QUOTED PASSAGE -
***

For me the drowsiness while reading part is particularly intrusive, what with my occupation being an editor of extremely long and often boring tech books and all. On bad days I'll go into full bore head-bob mode in the hours following lunch, which is the second most difficult part of the day for me to get through. The worst is first thing in the morning. Just waking up and finding the will to move, let alone get out of bed is... difficult. I could wake up to find the house on fire and I'd have to talk myself out of sleeping for just five more minutes. That said, it's a condition you have to manage. You have accept the fact that you need more rest than the average bear and that sometimes it's necessary to find an out of the way place for a 20-minute nap.

So how big of an excuse is narcolepsy for Walter Sharpe's behavior? Not much, at least where being shot or being arrested for disorderly conduct are concerned. Frankly, having narcolepsy ought to keep you out of that sort of trouble. What narcoleptic has the energy for a night on the town? That said, the academically ineligible part is believable... to an extent. Don't get me wrong, you can feel exhausted all the time and still take care of your shit. It's just harder to do things like stay awake and focused when you're in class (especially if the prof is fond of showing movies). Staying up late to study also produces less than stellar results. (And in some cases oversleeping for and missing a final... not that I would know about that.)

***

RECORDS SHOWN -
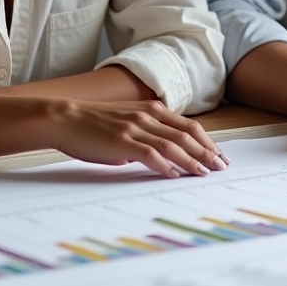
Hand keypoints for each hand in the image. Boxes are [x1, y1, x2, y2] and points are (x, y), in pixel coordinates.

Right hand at [45, 98, 228, 177]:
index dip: (207, 142)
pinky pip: (150, 154)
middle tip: (220, 167)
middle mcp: (148, 116)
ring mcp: (135, 127)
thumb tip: (159, 158)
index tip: (219, 155)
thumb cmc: (94, 124)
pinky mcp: (122, 141)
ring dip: (192, 160)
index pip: (189, 126)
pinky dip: (165, 165)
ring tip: (204, 173)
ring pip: (173, 144)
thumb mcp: (127, 123)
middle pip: (186, 135)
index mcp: (152, 110)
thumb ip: (145, 135)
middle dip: (207, 152)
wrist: (65, 119)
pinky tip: (175, 174)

***

EXERCISE INSTRUCTIONS -
a – In the narcolepsy passage, what time of day is the hardest for the writer?
b – Reproduce the stretch of the narcolepsy passage from "So how big of" through "know about that.)".
Draw only on the narcolepsy passage, not on the records.

ANSWER SET -
a – First thing in the morning.

b –
So how big of an excuse is narcolepsy for Walter Sharpe's behavior? Not much, at least where being shot or being arrested for disorderly conduct are concerned. Frankly, having narcolepsy ought to keep you out of that sort of trouble. What narcoleptic has the energy for a night on the town? That said, the academically ineligible part is believable... to an extent. Don't get me wrong, you can feel exhausted all the time and still take care of your shit. It's just harder to do things like stay awake and focused when you're in class (especially if the prof is fond of showing movies). Staying up late to study also produces less than stellar results. (And in some cases oversleeping for and missing a final... not that I would know about that.)